Effective spec process:
  1. PM writes first draft with requirements, scope, and known
     edge cases (1-2 hours)
  2. PM and engineering lead review together (30-60 minutes)
     - Engineer identifies missed edge cases
     - Engineer flags technical risks or constraints
     - PM clarifies product intent where ambiguous
     - Both identify open questions
  3. PM updates spec based on discussion (30 minutes)
  4. Design reviews for UX consistency (if applicable)
  5. Final spec shared with full team before development begins

This process takes a few hours total and prevents weeks of rework. The 30-minute review with the engineering lead is the highest-leverage meeting in the entire product development cycle.

At Figma, specs go through a "crit" process where PMs, engineers, and designers review the spec together. This catches misalignment before code is written. The cost of finding a misunderstanding in a spec review is minutes. The cost of finding it after two weeks of development is days.

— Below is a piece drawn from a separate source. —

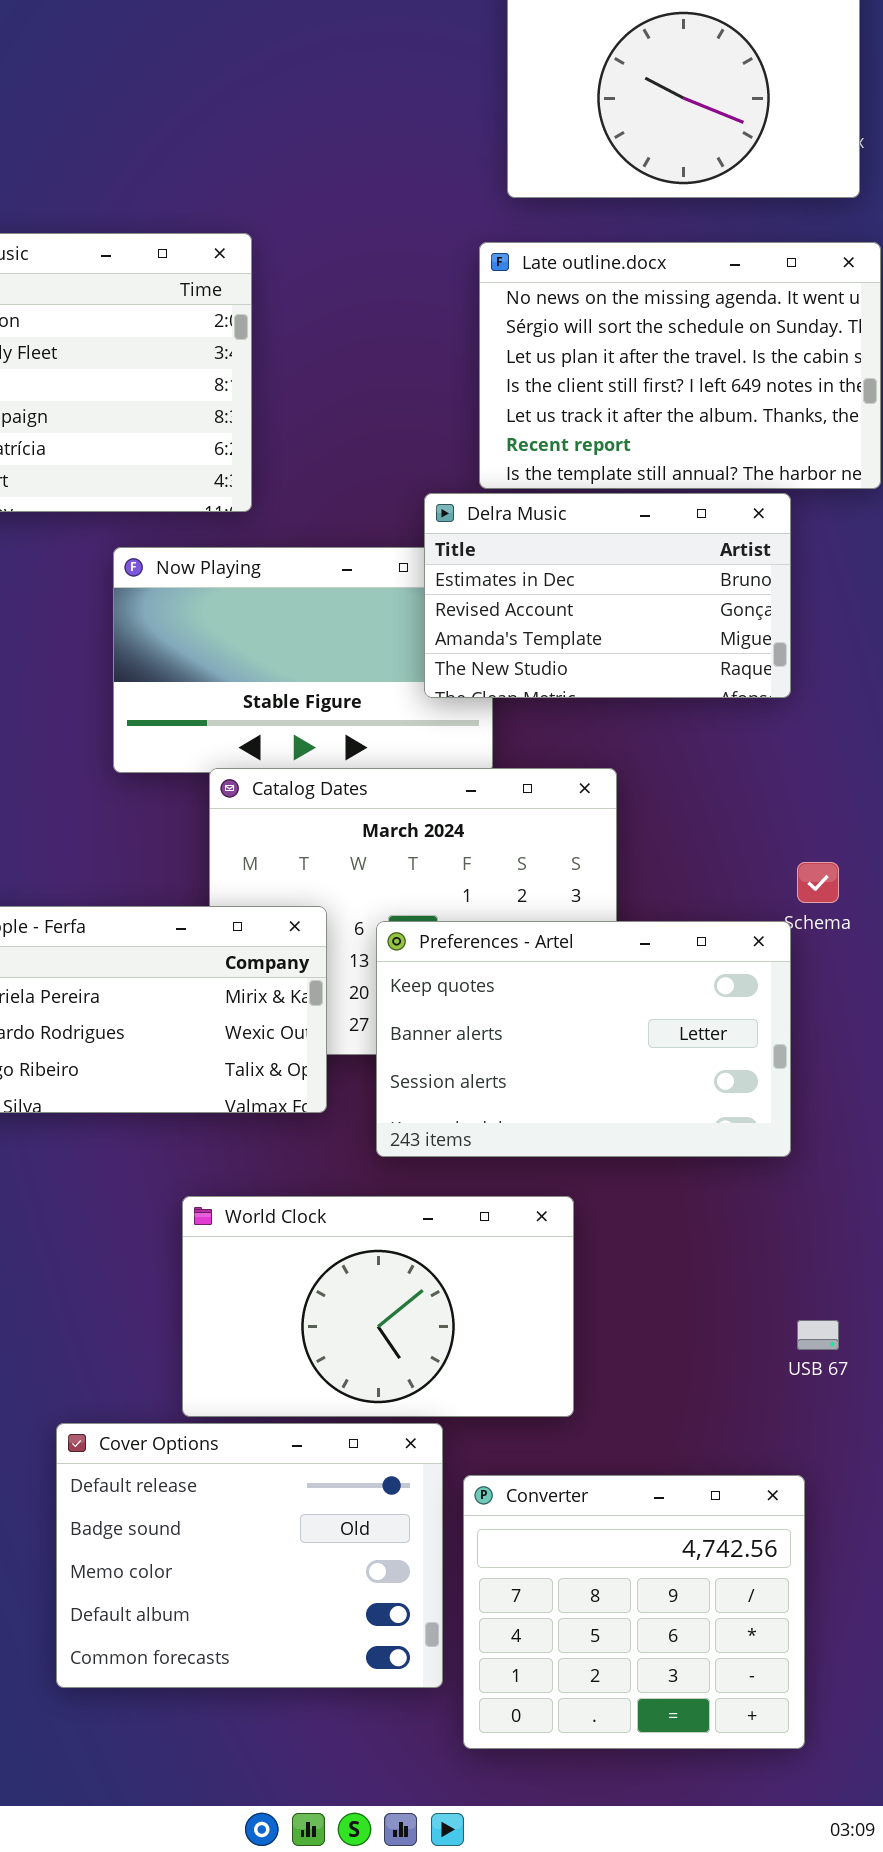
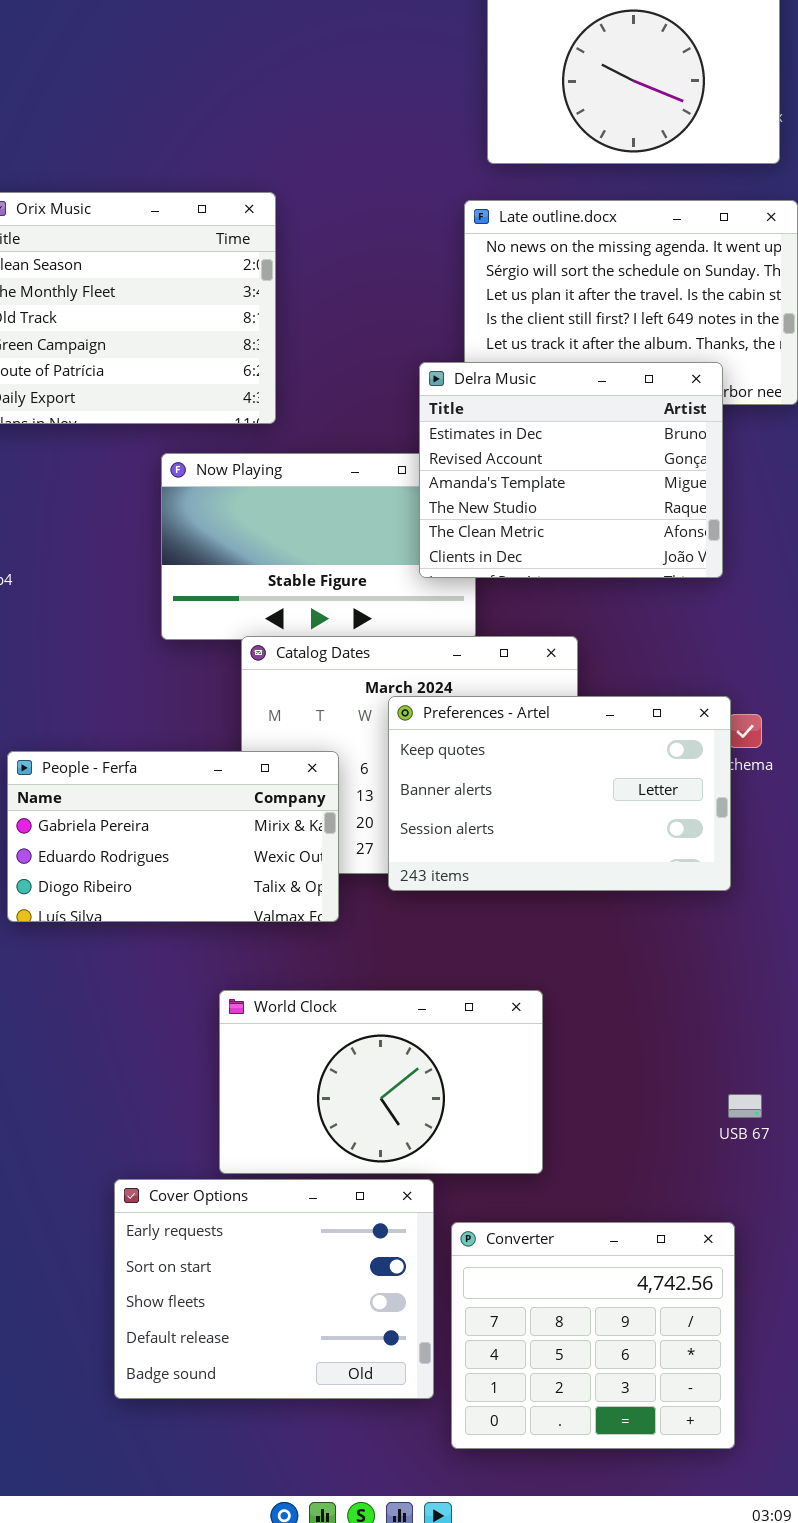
Delra Music: [424,493,791,698] -> [419,362,723,578], resized
Preferences - Artel: [376,921,791,1157] -> [388,696,731,891], moved
Cover Options: [56,1423,443,1688] -> [114,1179,434,1399], scrolled up 3 rows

The Relationship Between PRD & Spec

A PRD and a spec are related but serve different audiences and purposes.

PRD:
  Audience: Everyone (PM, design, engineering, stakeholders)
  Focus: Problem, users, goals, scope
  Detail level: Moderate
  Changes: Relatively stable once development starts

Spec:
  Audience: Engineering (and QA)
  Focus: Requirements, edge cases, behavior, performance
  Detail level: High
  Changes: Evolves as design finalizes and edge cases are resolved

Some teams combine them into one document. This works for smaller features. For larger features, keeping them separate allows the PRD to stay concise while the spec goes into engineering-level detail.

Common Pitfalls

  • Specifying the solution instead of the requirement. "Use a modal dialog" is a solution. "Show a confirmation before the user deletes their account" is a requirement. Let design and engineering choose the implementation.
  • Missing the negative requirements. Specs that describe what the system does but never describe what it does not do. The "not included" section prevents scope creep and wasted effort.
  • Assuming engineers will "figure out" the edge cases. They will figure them out in code, making product decisions on the fly. Sometimes they will guess right. Sometimes they will not. Specify the edge cases.
  • Writing pixel-perfect design requirements before alignment on behavior. Getting agreement on what happens is more important than getting agreement on what it looks like. Behavior first, then visual design.
  • Not updating the spec when decisions change. If sprint planning resolves an open question, update the spec. If scope is cut, update the spec. A stale spec is worse than no spec because it actively misleads.
  • Over-specifying for small features. A one-day feature does not need a full spec. A verbal conversation and a well-written ticket may be sufficient. Match the formality to the complexity and risk.

Key Takeaways

Engineers need six things from a spec: clear requirements, explicit edge cases, what is not included, performance expectations, data model implications, and links to relevant references. They do not need implementation details, technology choices, or pixel-perfect designs before behavior is agreed upon. Write requirements that are specific and testable. Identify edge cases and make product decisions about them. Co-create specs with engineering through a review conversation. Keep the spec updated when decisions change. The goal is to give engineers the information they need to build the right thing with confidence.